Pasan los meses. Don
Josemaría se traslada a
Madrid. El Arzobispo de
Zaragoza le da permiso
para completar allí sus
estudios.
Es el 2 de octubre de 1928,
la fiesta de los santos
Ángeles Custodios.
Don Josemaría vive unos
días de retiro espiritual
en la residencia de los
Padres Paúles. Después
de celebrar la Santa Misa
se recoge unos minutos
en profunda acción de
gracias. Una vez más
habla con el Señor:
-Jesús mío, que vea lo
que Tú quieres de mí.
Se retira luego a su cuarto,
donde continúa su oración.
Se acerca el momento, elegido por Dios, para descubrirle lo que quiere de él.
Durante años don Josemaría ha rezado mucho y ha hecho grandes sacrificios para saberlo. Ahora su corazón está preparado para recibir un gran regalo de Dios a los hombres.
Y de pronto, sin él sospecharlo, ve, con toda claridad, lo que Dios le estaba pidiendo: QUE RECUERDE A TODOS LOS HOMBRES QUE DEBEN SER SANTOS.
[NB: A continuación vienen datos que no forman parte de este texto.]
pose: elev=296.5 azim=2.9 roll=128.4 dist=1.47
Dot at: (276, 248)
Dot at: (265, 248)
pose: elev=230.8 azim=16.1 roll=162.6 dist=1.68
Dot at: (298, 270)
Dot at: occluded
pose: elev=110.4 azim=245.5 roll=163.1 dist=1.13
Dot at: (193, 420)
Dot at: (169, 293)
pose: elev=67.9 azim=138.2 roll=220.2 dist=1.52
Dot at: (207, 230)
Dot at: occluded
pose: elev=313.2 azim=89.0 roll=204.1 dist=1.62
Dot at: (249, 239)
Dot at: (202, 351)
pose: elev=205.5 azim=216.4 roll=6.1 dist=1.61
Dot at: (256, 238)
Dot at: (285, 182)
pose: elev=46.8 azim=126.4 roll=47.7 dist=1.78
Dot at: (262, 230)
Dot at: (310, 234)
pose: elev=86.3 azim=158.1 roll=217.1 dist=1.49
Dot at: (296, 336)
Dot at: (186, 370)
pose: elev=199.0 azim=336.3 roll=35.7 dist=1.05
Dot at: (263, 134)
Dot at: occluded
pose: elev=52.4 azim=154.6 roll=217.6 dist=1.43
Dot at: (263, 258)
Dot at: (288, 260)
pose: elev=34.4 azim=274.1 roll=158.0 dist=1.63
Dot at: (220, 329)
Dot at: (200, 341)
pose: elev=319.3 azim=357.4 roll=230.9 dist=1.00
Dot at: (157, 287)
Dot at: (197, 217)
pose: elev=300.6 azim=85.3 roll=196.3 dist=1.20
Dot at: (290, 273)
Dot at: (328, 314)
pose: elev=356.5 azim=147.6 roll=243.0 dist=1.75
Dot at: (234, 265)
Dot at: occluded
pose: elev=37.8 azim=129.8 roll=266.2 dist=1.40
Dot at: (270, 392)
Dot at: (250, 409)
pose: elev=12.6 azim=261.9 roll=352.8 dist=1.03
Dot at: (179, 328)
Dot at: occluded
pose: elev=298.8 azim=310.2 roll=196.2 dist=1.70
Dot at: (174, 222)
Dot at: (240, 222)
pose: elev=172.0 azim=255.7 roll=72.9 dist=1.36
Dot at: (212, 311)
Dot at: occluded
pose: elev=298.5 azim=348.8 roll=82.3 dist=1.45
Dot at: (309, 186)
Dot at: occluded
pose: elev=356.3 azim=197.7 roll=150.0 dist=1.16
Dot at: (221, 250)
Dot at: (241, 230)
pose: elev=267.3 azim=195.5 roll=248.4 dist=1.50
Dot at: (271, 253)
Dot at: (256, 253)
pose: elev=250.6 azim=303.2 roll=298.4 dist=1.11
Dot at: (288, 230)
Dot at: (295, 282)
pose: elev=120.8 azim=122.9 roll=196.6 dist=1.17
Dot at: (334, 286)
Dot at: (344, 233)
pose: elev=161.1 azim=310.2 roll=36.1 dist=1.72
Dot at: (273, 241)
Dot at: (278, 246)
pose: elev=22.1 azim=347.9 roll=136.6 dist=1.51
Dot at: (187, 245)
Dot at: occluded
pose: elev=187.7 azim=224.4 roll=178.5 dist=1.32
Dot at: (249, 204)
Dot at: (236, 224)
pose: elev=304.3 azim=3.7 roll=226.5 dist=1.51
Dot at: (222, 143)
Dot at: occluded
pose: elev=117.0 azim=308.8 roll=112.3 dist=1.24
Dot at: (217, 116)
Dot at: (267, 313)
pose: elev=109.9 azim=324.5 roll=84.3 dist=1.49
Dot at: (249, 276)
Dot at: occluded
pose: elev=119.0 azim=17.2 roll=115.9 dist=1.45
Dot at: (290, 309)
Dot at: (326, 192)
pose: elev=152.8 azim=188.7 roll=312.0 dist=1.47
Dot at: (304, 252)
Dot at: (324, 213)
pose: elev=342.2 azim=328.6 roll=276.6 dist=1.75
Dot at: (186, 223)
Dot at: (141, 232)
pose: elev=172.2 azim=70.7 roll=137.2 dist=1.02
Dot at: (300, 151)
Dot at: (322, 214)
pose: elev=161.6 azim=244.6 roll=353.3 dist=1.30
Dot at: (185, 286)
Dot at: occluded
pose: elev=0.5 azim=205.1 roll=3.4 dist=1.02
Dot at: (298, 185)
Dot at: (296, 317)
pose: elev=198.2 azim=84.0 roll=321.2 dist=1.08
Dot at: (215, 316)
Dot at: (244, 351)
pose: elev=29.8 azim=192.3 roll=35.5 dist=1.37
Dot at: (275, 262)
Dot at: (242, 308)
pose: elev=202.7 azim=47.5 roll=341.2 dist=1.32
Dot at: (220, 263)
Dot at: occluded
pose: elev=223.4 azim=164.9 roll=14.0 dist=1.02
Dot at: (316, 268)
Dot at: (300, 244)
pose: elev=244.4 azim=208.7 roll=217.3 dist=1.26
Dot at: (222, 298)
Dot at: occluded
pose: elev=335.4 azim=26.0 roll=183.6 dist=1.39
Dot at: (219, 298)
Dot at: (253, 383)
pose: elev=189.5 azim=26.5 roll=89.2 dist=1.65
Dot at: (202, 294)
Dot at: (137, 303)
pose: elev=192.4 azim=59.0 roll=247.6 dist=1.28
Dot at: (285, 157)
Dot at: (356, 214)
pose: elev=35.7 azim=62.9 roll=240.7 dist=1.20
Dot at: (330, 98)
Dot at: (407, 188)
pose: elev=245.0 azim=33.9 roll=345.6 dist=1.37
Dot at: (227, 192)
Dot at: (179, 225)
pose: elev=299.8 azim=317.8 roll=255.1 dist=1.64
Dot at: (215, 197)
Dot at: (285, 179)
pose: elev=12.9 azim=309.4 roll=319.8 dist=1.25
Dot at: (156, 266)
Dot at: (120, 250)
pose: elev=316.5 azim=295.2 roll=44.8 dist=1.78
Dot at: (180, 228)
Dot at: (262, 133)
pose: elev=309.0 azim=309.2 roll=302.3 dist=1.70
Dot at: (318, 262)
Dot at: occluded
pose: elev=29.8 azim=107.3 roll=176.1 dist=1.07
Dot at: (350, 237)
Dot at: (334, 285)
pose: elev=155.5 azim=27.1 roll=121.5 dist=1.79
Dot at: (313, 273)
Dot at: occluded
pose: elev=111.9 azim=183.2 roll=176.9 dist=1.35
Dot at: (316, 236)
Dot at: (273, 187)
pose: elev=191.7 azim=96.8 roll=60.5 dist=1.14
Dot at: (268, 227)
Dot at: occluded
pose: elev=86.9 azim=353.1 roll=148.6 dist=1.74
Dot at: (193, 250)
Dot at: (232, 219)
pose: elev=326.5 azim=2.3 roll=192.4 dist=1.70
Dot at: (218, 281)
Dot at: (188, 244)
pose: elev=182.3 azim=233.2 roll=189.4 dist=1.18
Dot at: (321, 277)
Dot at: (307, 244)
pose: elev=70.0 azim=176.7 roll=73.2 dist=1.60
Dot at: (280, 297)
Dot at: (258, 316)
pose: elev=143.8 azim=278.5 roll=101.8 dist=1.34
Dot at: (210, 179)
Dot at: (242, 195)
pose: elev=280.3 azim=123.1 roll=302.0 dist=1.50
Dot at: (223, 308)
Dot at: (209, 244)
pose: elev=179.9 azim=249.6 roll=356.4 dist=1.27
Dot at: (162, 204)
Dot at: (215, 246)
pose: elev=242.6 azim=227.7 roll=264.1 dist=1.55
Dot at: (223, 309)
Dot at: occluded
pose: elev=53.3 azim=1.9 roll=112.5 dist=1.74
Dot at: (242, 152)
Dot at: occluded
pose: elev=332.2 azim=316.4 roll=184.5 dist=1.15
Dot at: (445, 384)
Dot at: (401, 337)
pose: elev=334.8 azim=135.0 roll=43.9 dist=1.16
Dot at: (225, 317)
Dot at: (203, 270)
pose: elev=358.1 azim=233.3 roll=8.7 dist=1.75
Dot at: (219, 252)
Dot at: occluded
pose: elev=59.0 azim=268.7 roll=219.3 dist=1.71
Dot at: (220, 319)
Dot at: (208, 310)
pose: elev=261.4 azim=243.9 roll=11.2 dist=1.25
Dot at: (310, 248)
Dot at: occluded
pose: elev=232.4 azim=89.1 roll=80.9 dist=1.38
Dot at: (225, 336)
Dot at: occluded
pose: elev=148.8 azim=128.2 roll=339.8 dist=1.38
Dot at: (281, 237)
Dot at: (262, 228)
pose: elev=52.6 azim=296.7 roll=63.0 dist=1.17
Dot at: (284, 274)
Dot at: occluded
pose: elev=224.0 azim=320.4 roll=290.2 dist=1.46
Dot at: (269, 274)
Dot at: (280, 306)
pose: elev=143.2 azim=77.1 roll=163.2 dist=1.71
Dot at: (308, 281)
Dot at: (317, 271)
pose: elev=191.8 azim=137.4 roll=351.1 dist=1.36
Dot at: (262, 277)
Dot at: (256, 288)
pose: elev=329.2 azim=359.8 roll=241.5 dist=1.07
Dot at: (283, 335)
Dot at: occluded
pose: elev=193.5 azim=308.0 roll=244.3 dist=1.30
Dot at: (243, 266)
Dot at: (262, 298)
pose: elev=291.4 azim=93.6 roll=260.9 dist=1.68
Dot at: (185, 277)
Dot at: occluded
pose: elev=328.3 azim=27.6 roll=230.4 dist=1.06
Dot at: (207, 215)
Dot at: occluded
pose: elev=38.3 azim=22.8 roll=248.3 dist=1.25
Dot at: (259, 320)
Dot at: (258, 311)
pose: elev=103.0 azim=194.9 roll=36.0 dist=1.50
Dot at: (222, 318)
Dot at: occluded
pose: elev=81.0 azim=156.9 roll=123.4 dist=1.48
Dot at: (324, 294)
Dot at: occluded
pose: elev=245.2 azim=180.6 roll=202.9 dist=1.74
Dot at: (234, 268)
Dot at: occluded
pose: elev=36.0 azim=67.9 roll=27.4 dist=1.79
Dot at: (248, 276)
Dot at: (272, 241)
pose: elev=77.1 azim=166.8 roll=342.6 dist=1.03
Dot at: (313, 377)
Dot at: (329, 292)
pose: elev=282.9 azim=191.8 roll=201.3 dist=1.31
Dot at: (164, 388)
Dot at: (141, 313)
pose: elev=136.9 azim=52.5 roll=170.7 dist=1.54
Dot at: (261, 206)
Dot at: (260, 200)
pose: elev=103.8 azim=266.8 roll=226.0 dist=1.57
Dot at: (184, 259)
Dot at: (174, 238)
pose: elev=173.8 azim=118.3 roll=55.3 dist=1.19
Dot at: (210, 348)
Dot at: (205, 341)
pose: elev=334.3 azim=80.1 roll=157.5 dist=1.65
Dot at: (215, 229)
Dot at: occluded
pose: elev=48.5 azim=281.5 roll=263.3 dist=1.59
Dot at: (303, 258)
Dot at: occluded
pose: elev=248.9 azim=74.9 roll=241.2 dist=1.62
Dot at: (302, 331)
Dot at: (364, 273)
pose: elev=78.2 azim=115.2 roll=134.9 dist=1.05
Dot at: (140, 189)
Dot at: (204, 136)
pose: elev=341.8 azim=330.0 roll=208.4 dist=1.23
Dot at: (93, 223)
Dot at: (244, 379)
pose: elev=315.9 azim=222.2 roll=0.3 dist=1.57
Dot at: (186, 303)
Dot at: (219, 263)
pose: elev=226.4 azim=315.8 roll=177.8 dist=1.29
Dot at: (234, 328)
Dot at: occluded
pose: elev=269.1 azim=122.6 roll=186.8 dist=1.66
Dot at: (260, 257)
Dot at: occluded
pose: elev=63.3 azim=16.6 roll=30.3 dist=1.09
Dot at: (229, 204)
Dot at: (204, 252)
Dios mismo le enseña un modo, que es nuevo porque estaba olvidado. No es espectacular, sino ordinario, aunque sí heroico. Consiste en realizar siempre el trabajo bien hecho –llenándolo de amor a Dios y a los hombres y en acercar al Señor a todas las gentes, sin excepción, ya que todos son hijos de Dios y, por tanto, amados por Él.
|
 |
Don Josemaría, sobrecogido
aún por el asombro,
escucha el sonido de
unas campanas que suenan
alegras aquel día de fiesta.
Pertenecen a la parroquia,
no lejana, de Nuestra
Señora de los Ángeles.
Lo que Dios quiere de
don Josemaría nace sin
nombre, aunque él habla
siempre de la Obra o de
la Obra de Dios.
Cierto día le pregunta
su confesor.
-¿Cómo va esa Obra
de Dios?
Y ante esa pregunta, se
confirma en el nombre que
el Señor quiere darle: la
Obra de Dios o, en latín,
el Opus Dei.
El nombre
le viene como anillo al dedo,
ya que no es cosa suya, sino de Dios.
Desde ese momento, don Josemaría sólo piensa en realizar la Obra. Para eso está en el mundo. Es la gran misión que Dios le ha confiado.
Él será el primero en hacer el Opus Dei, pero tiene que enseñar a otros, pues él solo no puede. Necesita la ayuda del Cielo. Y continúa rezando al Señor y ofreciéndole sus sacrificios y dolores.
Dios le lleva de la mano. Como un Padre, le va mostrando con cariño lo que tiene que hacer.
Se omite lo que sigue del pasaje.